In order to provide the same or more exaggerated realism and immersion, such as a 3D image, a technology for providing 3D stereo sound along with a 3D stereoscopic image is being developed. The stereoscopic sound refers to a sound in which the sound signal itself has a high and low sense of sound, and at least two loudspeakers, that is, output channels, are required to reproduce the stereoscopic sound. In addition, except for binaural stereo sound using HRTF, a large number of output channels are required to more accurately reproduce the high, low, and spatial sense of sound.

Therefore, following a stereo system having a two-channel output, various multi-channel systems have been proposed and developed, such as a 5.1 channel system, an Auro 3D system, a Holman 10.2 channel system, an ETRI / Samsung 10.2 channel system, and an NHK 22.2 channel system.

FIG. 3 is a diagram for explaining a case of reproducing a 22.2 channel stereoscopic signal to a 5.1 channel output system.
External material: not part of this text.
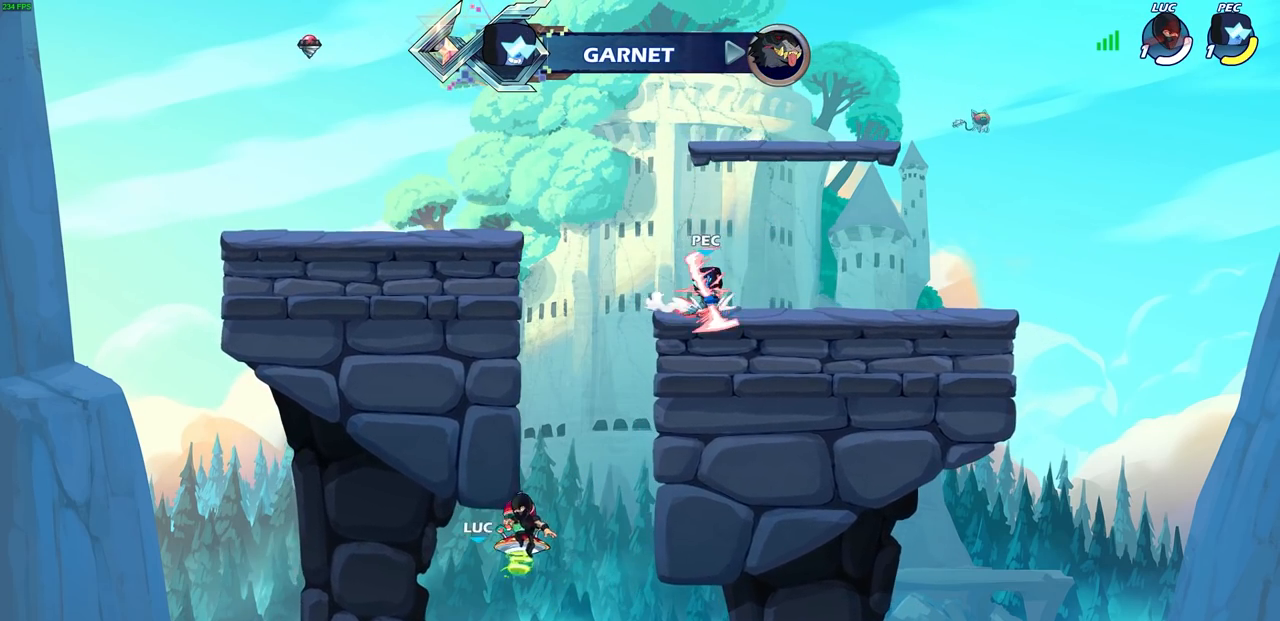
{"buttons": [], "left_stick": "center", "right_stick": "center", "events": []}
The 5.1-channel system is the generic name for the 5-channel surround multichannel sound system and is the most commonly used system for home theater and theater sound systems in the home. All 5.1 channels include a FL (Front Left) channel, a C (Center) channel, a F (Right Right) channel, a SL (Surround Left) channel, and a SR (Surround Right) channel. As can be seen in Fig. 3, since the outputs of the 5.1 channels are all on the same plane, they are physically equivalent to a two-dimensional system. You have to go through the rendering process.

5.1-channel systems are widely used in a variety of applications, from movies to DVD video, DVD sound, Super Audio Compact Disc (SACD) or digital broadcast. However, although the 5.1 channel system provides improved spatial feeling compared to the stereo system, there are various limitations in forming a wider listening space. In particular, since the sweet spot is narrow and cannot provide a vertical sound image having an elevation angle, it may not be suitable for a large listening space such as a theater.

NHK's proposed 22.2 channel system consists of three layers of output channels. The upper layer 310 includes a Voice of God (VOG), T0, T180, TL45, TL90, TL135, TR45, TR90 and TR45 channels. In this case, the index of the first T of each channel name means the upper layer, the index of L or R means the left or the right, respectively, and the numbers after the mean the azimuth angle from the center channel. it means. The upper layer is often called the top layer.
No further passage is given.